WORK REQUIRED
Return only the stretch of the material below that begins with the line containing "To reinstall the Wi-Fi adapter" and ends with the line containing "also use the", exactly; both of those lines belong to it.

RECORDS FOR THE EXERCISE

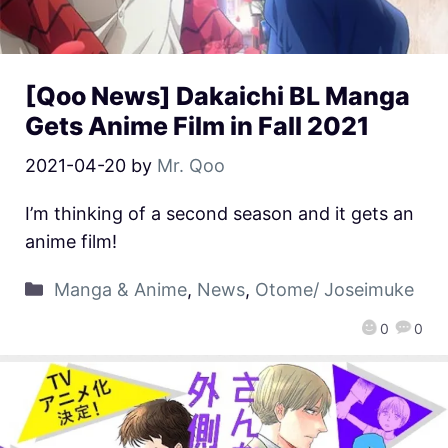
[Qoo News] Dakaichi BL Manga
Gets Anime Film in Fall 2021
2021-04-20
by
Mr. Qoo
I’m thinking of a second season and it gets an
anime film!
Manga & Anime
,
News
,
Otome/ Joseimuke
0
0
...
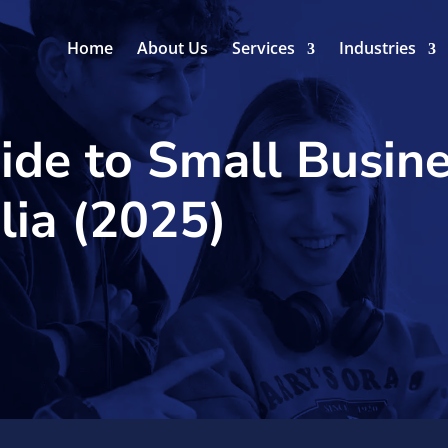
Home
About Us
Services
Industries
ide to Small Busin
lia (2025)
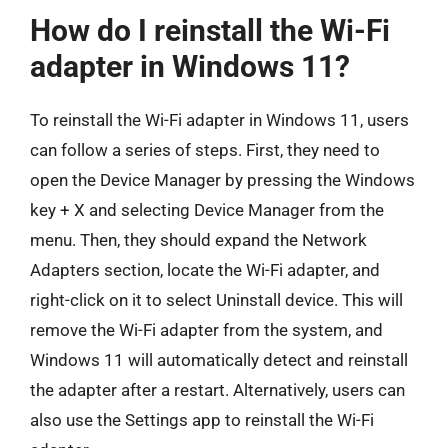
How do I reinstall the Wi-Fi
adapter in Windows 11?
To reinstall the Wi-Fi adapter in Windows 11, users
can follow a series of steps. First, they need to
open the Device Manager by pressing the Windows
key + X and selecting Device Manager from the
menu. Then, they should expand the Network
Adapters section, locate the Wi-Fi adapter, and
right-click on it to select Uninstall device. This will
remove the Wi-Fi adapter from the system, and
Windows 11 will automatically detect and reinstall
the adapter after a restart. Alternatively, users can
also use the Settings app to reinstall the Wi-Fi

TASK OUTPUT
To reinstall the Wi-Fi adapter in Windows 11, users
can follow a series of steps. First, they need to
open the Device Manager by pressing the Windows
key + X and selecting Device Manager from the
menu. Then, they should expand the Network
Adapters section, locate the Wi-Fi adapter, and
right-click on it to select Uninstall device. This will
remove the Wi-Fi adapter from the system, and
Windows 11 will automatically detect and reinstall
the adapter after a restart. Alternatively, users can
also use the Settings app to reinstall the Wi-Fi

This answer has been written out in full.